Global Genomic Diversity: History, Adaptation and Health
Charles N. Rotimi National Institutes of Health, USA
The global appreciation of the extent of human genomic diversity and the implications for understanding human history and health is growing at a tremendous pace. This success story is due to several factors including improved sequencing technologies and computation infrastructure, lower costs and perhaps more importantly, the engagement of populations with diversity ancestral backgrounds. As a result, we are gaining insights that is improving our understanding of why susceptibility to common diseases varies among individuals, families and populations. Furthermore, we are using this new knowledge to improve the efficacy and safety of therapeutic drugs. Notably, deeper understanding of global genomic diversity is allowing scientists to address fundamental questions about our origins, our differences, and our similarities.

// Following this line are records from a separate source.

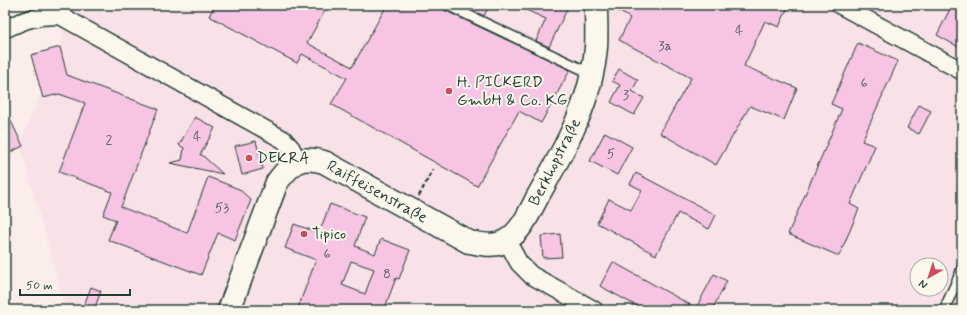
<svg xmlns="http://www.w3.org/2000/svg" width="967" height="315" font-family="Mynerve,sans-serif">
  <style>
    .built { fill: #f9e1e8; fill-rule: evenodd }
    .building { fill: #f7c4e4; stroke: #1f3d34; fill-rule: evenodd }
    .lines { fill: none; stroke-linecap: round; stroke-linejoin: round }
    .service-casing { stroke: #1f3d34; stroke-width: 12 }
    .minor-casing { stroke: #1f3d34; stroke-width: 20 }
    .secondary-casing { stroke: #1f3d34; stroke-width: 25 }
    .path { stroke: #1f3d34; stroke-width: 2.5; stroke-dasharray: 4 3; stroke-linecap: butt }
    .service { stroke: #fbf7ec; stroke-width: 9 }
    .minor { stroke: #fbf7ec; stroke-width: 17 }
    .secondary { stroke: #fbf7ec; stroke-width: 22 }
    .poi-dot { fill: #d1495b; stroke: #fbf7ec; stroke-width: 1.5 }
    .labels { text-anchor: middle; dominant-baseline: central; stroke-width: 4; stroke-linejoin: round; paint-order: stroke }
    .number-label { font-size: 14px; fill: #555f60 }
    .poi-label { font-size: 16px; fill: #1f3d34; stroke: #fbf7ec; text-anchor: start }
    .street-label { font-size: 16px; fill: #1f3d34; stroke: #fbf7ec }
  </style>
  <rect width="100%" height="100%" fill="#faedea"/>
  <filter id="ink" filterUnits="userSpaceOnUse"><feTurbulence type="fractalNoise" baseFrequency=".025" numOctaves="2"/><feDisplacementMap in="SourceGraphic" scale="8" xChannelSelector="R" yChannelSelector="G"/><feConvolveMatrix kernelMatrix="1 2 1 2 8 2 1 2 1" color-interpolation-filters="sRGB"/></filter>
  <g filter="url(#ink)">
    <!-- built -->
    <path class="built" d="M67 5H962V310H66L20 144 60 47ZM917 265H941V289H917Z"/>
    <!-- building -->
    <path class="building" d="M215 5H328L307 43 352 67 387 5H441L444 10 570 70 541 123 519 111 477 186 331 104 347 78 302 54 297 63 209 16Z
      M461 5H489L484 16Z
      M515 5H569L549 47 536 41 546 19Z
      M608 5H789L779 27 765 21 744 66 797 88 784 120 750 106 716 165 660 133 691 78 619 40 630 18Z
      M952 5H962V49L937 35Z
      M858 43 898 61 862 141 875 146 850 204 859 209 839 256 788 234 842 109 831 104Z
      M60 47 67 75 158 109 121 207 187 233 208 177 239 189 251 200 235 240 218 233 201 275 108 240 116 220 103 215 112 192 59 172 85 103 59 94 43 98 31 55Z
      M619 69 638 80 632 91 644 98 634 115 611 102 620 85 612 81Z
      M919 105 931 111 919 134 907 128Z
      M5 109 23 146 5 155Z
      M195 117 215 128 200 155H202L223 174 170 163 182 160 184 148 179 145Z
      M605 132 632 147 617 175 590 161Z
      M256 141 263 169 242 175 235 146Z
      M636 173 716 215 709 229 678 213 656 255 597 223 609 199 631 210 642 190 630 184Z
      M330 204 365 217 355 246 375 254 381 239 410 250 399 279 396 278 384 310H297L316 260 285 248 294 224 319 233ZM351 261 374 269 365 294 342 285Z
      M560 234 562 257 543 258 541 236Z
      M613 262 696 308 714 274 727 281 712 310H644L600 286Z
      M91 287 101 291 94 310H82Z"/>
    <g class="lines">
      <defs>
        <path id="service" d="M447 5 592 74
          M944 310 962 269"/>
        <path id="minor" d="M840 5 962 71
          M5 29C24 20 39 14 61 16L284 140 291 148 297 160
          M507 241 519 263 531 275 594 310"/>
        <path id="secondary" d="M229 310 277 182C293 162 299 155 324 162L469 242C482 244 495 248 507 240 522 231 530 211 538 196 564 150 592 101 596 47 597 33 596 19 596 5"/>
      </defs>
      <!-- service casing -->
      <use href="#service" class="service-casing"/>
      <!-- minor casing -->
      <use href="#minor" class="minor-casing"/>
      <!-- secondary casing -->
      <use href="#secondary" class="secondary-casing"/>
      <!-- path -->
      <path class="path" d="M419 196 433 169"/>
      <!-- service -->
      <use href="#service" class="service"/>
      <!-- minor -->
      <use href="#minor" class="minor"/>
      <!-- secondary -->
      <use href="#secondary" class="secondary"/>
    </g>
  </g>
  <!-- markers -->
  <g class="poi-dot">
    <circle cx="449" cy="91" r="4"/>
    <circle cx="249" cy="158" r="4"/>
    <circle cx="304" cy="234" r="4"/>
  </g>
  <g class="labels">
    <!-- number labels -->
    <g class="number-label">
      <text x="739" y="31">4</text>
      <text x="665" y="46">3a</text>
      <text x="864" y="83">6</text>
      <text x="626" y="95">3</text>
      <text x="197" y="137">4</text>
      <text x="109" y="140">2</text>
      <text x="611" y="154">5</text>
      <text x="222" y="208">53</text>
      <text x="327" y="254">6</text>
      <text x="387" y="274">8</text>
    </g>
    <!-- poi labels -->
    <g class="poi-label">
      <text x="457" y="82">H. PICKERD<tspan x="457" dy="18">GmbH &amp; Co. KG</tspan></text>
      <text x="257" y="158">DEKRA</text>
      <text x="312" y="234">Tipico</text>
    </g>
    <!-- street labels -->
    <g class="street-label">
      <text transform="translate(555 162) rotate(-63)">Berkhopstraße</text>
      <text transform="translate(377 192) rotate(29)">Raiffeisenstraße</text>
    </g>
  </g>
  <!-- margin -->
  <rect width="967" height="315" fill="none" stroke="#fbf7ec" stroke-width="20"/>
  <rect x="10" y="10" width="947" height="295" fill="none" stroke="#1f3d34" stroke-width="1.5" filter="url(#ink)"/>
  <!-- north arrow -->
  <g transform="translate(929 277) rotate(219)"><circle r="19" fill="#fbf7ec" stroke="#a3ada2"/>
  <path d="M0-3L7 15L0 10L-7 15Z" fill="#d1495b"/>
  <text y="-6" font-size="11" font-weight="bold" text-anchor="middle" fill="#1f3d34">N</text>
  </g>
  <!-- scale -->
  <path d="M20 289v6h110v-6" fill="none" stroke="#1f3d34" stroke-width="2"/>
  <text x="26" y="289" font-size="12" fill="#1f3d34" stroke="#fbf7ec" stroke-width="3" paint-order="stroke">50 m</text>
</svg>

In this presentation, I will provide a brief review of the current knowledge of human genomic diversity and how this knowledge is contributing to our understanding of human evolutionary history, health and the complex issues surrounding group identity including the notion of “race”. Using multiple examples, I will show how genetic adaptations that took place across Africa, particularly against fatal pathogens and ecological forces, have resulted in elevated frequencies of alleles conferring survival advantages detectable in present-day African ancestry individuals on the continent and in the Diaspora. These examples will also illustrate how some of these alleles have become maladaptive in modern-day environments.